Key takeaways: 1. Read articles and circle words that signal value and community to the word. Compile a word list to use in one's own writing. 2. Value is what gets written articles accepted. 3. New knowledge doesn't mean valuable knowledge. Neither does original or clear writing. 4. No one cares what you think. They care what they think. Write to change minds. 5. These notes are mostly for academic writing. 6. An essay helps a reader understand a thing better that they want to understand well. 7. Knowledge can be imagined as a conversation where some topics are kept and some are discarded. 8. Change other people's thoughts. He really hits this point hard multiple times throughout the lecture. 9. Knowledge is as valuable to the creator as coal is to the miner. It is a creatable commodity we generate. 10. A better introduction than the background then thesis model is one where there is a problem and then solution.

👍︎︎ 59 👤︎︎ u/Lizardkingsrevenge 📅︎︎ Nov 02 2018 🗫︎ replies

Larry McEnerney! I took the two-quarter Little Red Schoolhouse course with him! Best, most useful class I took, hands down. I copied all of my notes from the class so I could have them at work and have a spare in case my original copy craps out from overuse. I'm ecstatic that he's finally getting some love on Reddit.

👍︎︎ 14 👤︎︎ u/Orangebird 📅︎︎ Nov 02 2018 🗫︎ replies

I think academic writing is one of the hugest "how the sausage is made" fields we have. It's a field that is widely respected and something everyone aspires too. We all want to be seen as clever and be people who are respected for our knowledge. But when it comes to it there is so much bullshit in this field and so much terrible and pretentious writing that it consumes the field.

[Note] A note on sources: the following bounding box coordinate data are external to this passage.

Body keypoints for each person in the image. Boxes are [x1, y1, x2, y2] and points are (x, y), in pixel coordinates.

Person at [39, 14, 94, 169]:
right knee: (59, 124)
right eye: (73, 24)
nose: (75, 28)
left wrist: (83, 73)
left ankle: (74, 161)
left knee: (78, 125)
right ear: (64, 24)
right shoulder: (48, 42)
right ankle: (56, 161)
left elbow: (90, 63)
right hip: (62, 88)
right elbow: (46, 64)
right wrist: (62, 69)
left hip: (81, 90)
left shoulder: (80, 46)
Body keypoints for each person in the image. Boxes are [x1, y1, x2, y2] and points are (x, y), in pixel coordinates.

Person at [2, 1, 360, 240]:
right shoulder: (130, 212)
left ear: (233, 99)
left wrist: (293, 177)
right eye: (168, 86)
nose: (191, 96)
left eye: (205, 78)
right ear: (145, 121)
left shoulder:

Maybe 50% of what we were given to read when I took my degree was really hard to read just because it was that badly written. Complicated phrases and sentences used to even explain very simple things. Sometimes you figure out what they are trying to say and you discover that their main idea is something very simple and silly. Then you wonder why you just spent 2 weeks reading 300 pages about this simple idea and how you can even use it? And the next book on your pensum is by the same writer and the very same idea yet again explained in 300 pages. I at least figured out that having something intelligent to say is not always the most important thing. It's often about saying it in an academic way.

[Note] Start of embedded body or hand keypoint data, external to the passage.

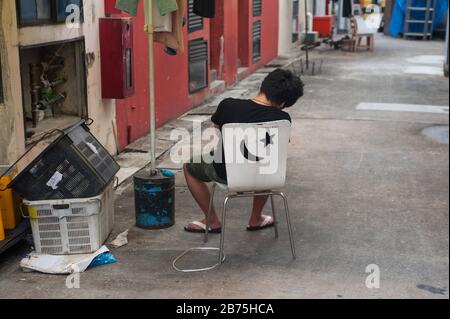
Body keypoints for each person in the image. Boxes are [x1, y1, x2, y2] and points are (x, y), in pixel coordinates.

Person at [183, 69, 304, 233]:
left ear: (263, 85)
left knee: (189, 166)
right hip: (267, 175)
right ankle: (256, 218)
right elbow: (276, 148)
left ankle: (212, 221)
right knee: (266, 164)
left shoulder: (228, 106)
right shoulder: (283, 119)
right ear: (284, 103)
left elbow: (217, 130)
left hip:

👍︎︎ 10 👤︎︎ u/JurijFedorov 📅︎︎ Nov 02 2018 🗫︎ replies

Thank you for sharing this, it was absolutely fantastic.

👍︎︎ 3 👤︎︎ u/ParticularAddition 📅︎︎ Nov 02 2018 🗫︎ replies

Really very interesting :-)

👍︎︎ 2 👤︎︎ u/ChiefAvalon 📅︎︎ Nov 03 2018 🗫︎ replies

Helpful and upsetting? Psshh.

15 minutes in. Shit.

👍︎︎ 2 👤︎︎ u/ever_the_unpopular 📅︎︎ Nov 19 2018 🗫︎ replies

Anyone has the handout he used for this lecture?

👍︎︎ 2 👤︎︎ u/nafsadh 📅︎︎ Dec 02 2018 🗫︎ replies

🤔 You say it's helpful and upsetting? Am I the only one who noticed that? What do you mean about it being upsetting?